* [Assignment]
Return the data below exactly as given, except for the images.

* [Exercise data]
■ ■ ■

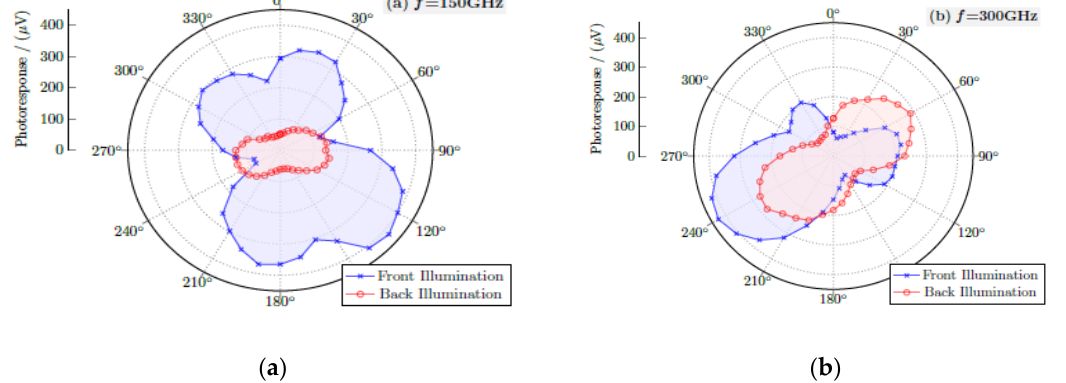
Figure 7. Photoresponse signal as a function of the rotation angle under excitation of ( a ) 0.15 THz and ( b ) 0.3 THz and for both configurations front and back illumination.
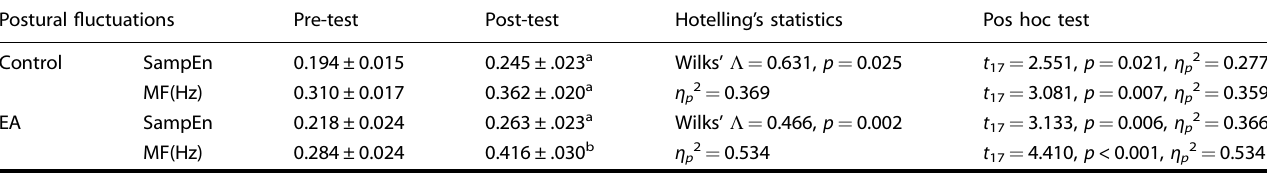
Table 1. The comparison of postural fl uctuation properties (sample entropy (SampEn) and mean frequency (MF)) between the pre-test and post-test for the error ampli fi cation (EA) and control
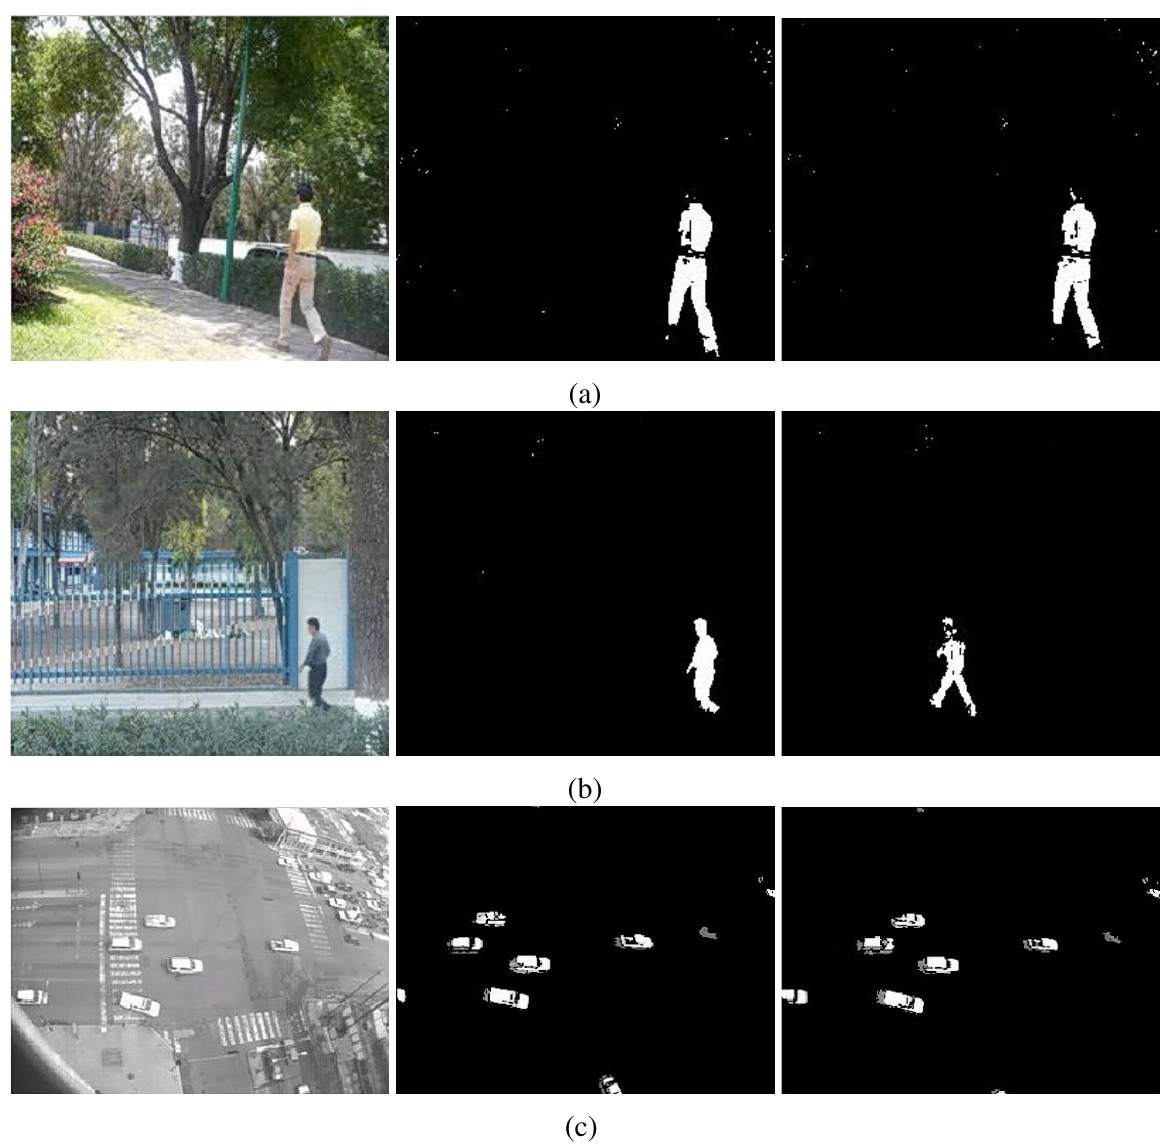
Figure 8. Foreground detection from (a) a camera monitoring a public garden, (b) a camera monitoring a people lane, (c) a camera monitoring an intersection. The first two images show several leafs moving caused by wind and the scene is continuously changing. The third one, shows cloud shadows causing changes of luminance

■ ■ ■

* [Written answer]
Figure 7. Photoresponse signal as a function of the rotation angle under excitation of ( a ) 0.15 THz and ( b ) 0.3 THz and for both configurations front and back illumination.
Table 1. The comparison of postural fl uctuation properties (sample entropy (SampEn) and mean frequency (MF)) between the pre-test and post-test for the error ampli fi cation (EA) and control
Figure 8. Foreground detection from (a) a camera monitoring a public garden, (b) a camera monitoring a people lane, (c) a camera monitoring an intersection. The first two images show several leafs moving caused by wind and the scene is continuously changing. The third one, shows cloud shadows causing changes of luminance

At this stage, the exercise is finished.